Top of Working data
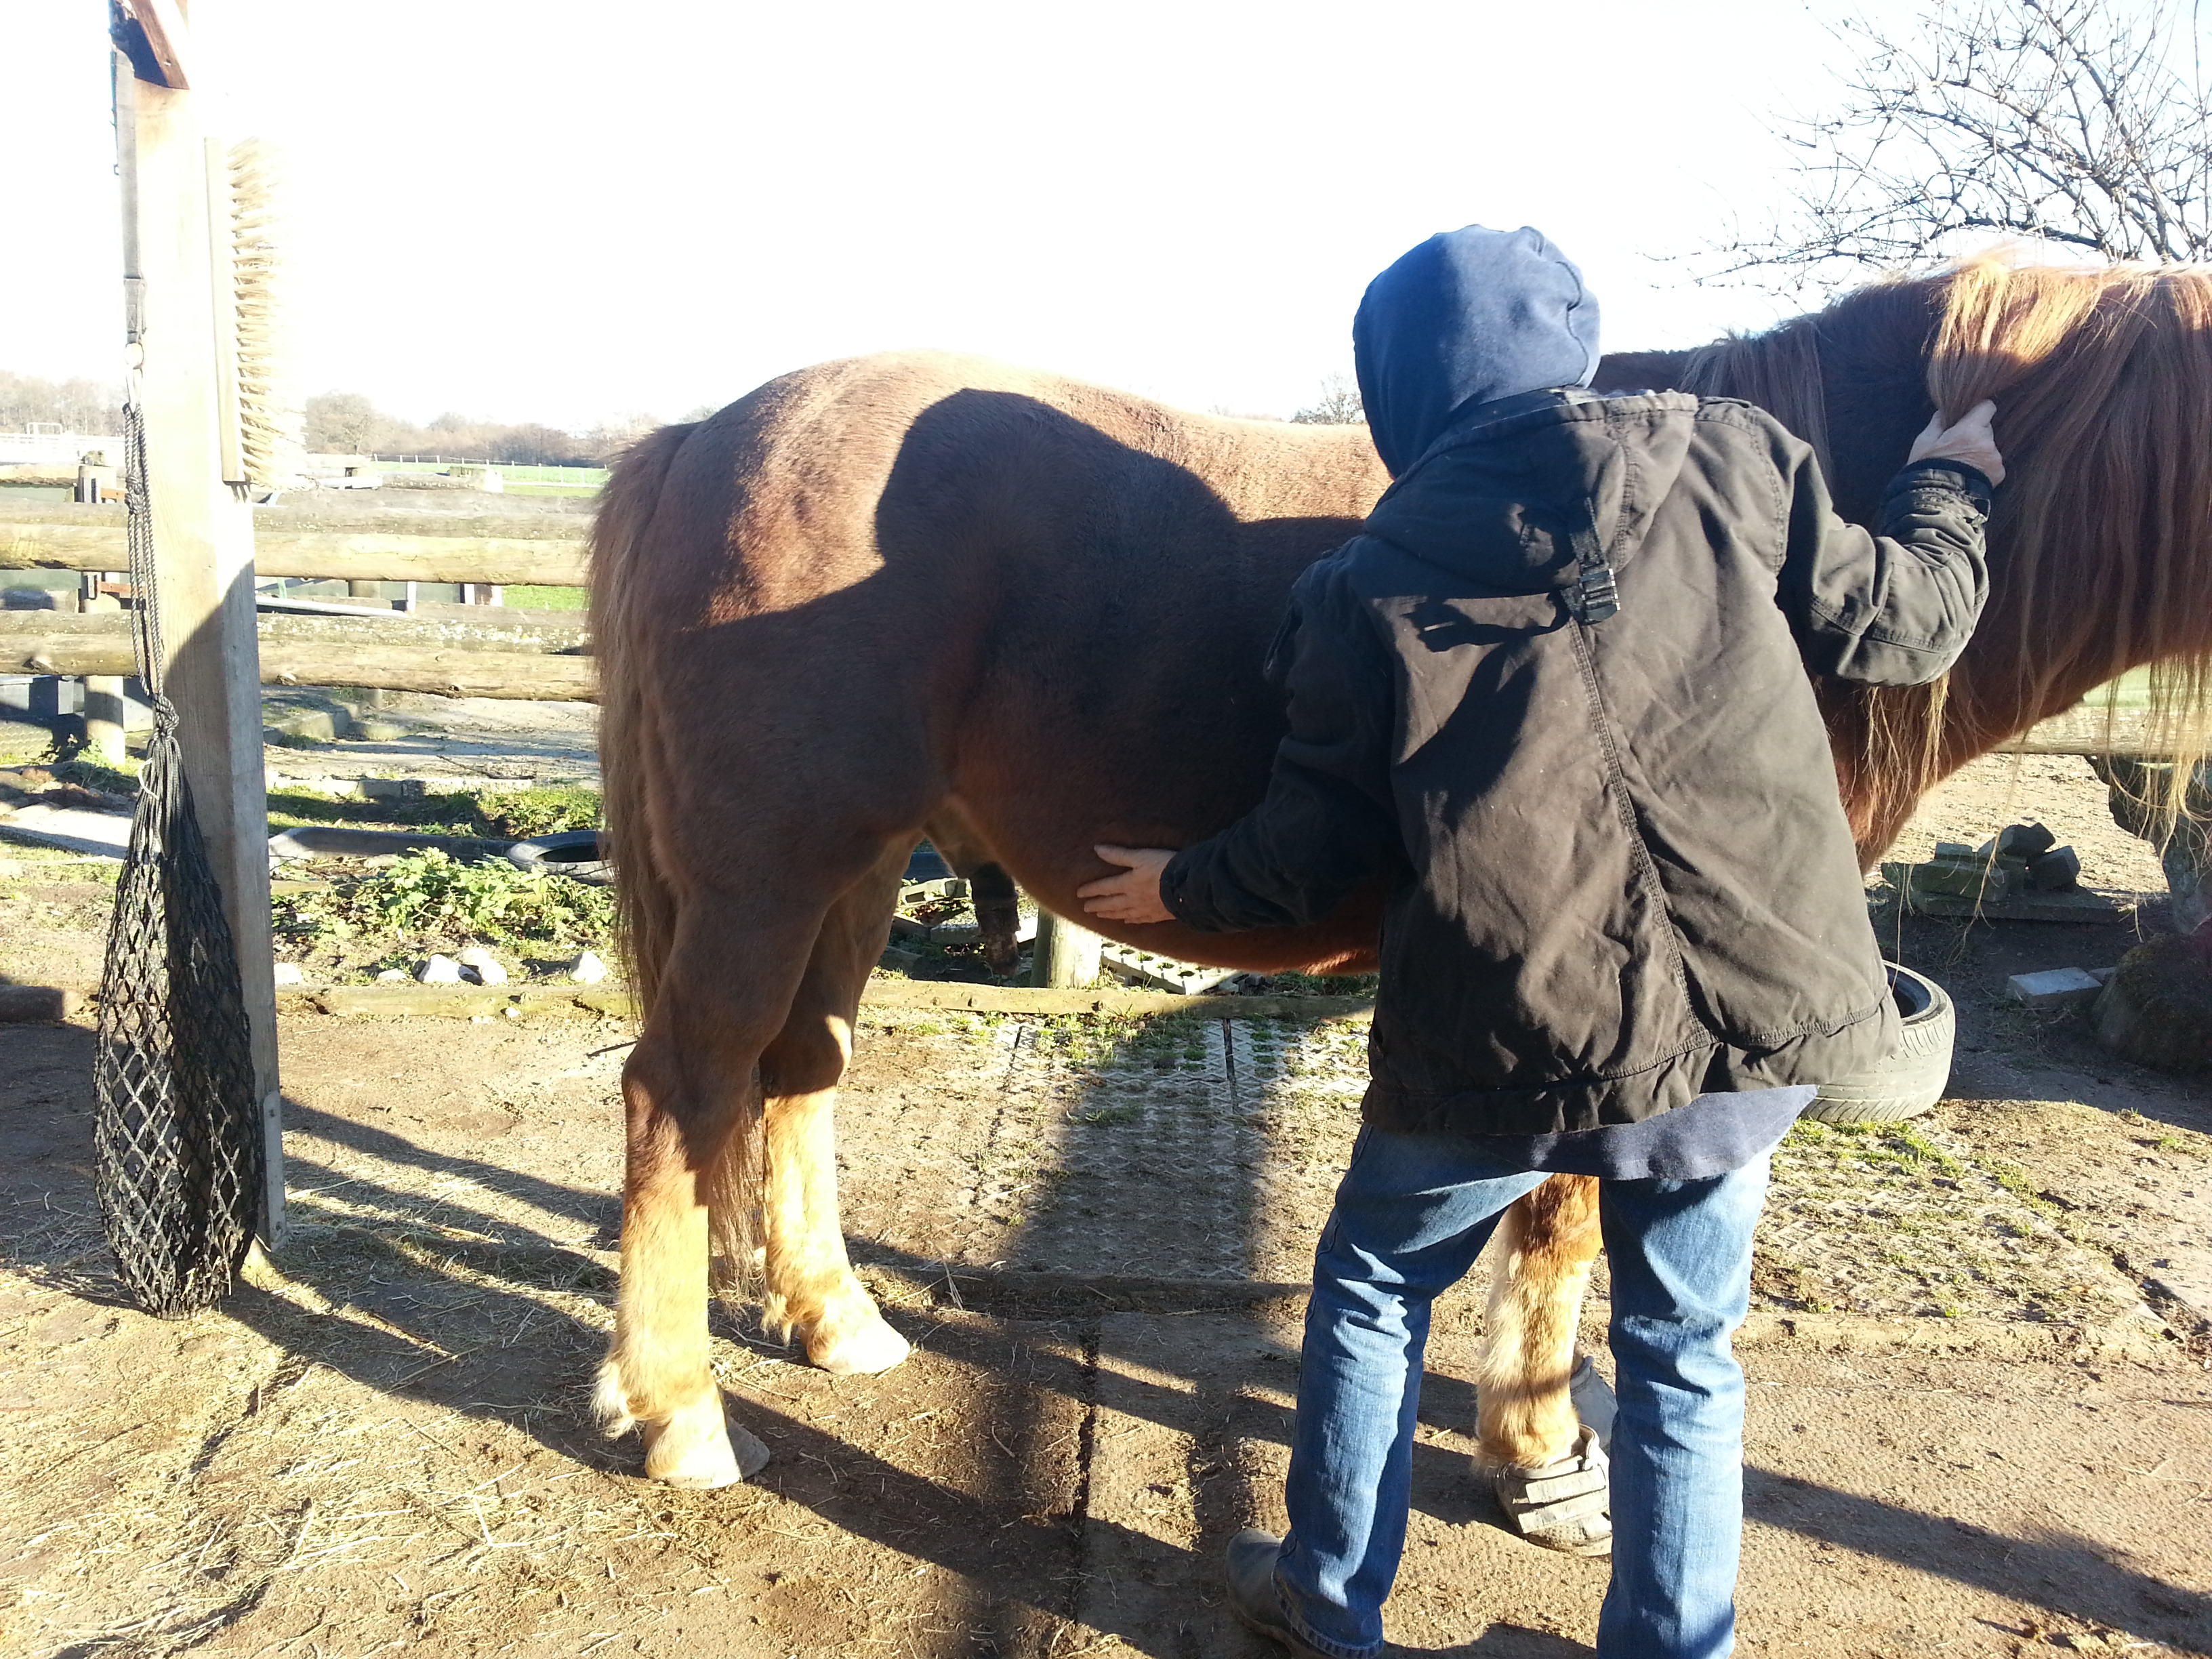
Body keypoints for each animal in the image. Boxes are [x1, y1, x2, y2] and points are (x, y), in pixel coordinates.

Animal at [583, 253, 2212, 1504]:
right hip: (764, 871)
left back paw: (835, 1325)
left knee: (798, 1076)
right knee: (683, 1092)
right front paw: (1539, 1459)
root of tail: (701, 435)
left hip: (854, 872)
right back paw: (682, 1417)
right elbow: (1561, 1224)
Bottom of Working data
Task objective – All records above are to be output verbatim, with their pictures omitted.

Result of the task –
Body keypoints for each animal in the image. Boxes are [x1, y1, x2, y2] and points are (x, y), in pixel coordinates.

Animal at [583, 253, 2212, 1504]:
right hip: (764, 871)
left back paw: (835, 1325)
left knee: (798, 1076)
right knee: (683, 1092)
right front paw: (1539, 1459)
root of tail: (701, 435)
left hip: (854, 872)
right back paw: (682, 1417)
right elbow: (1561, 1224)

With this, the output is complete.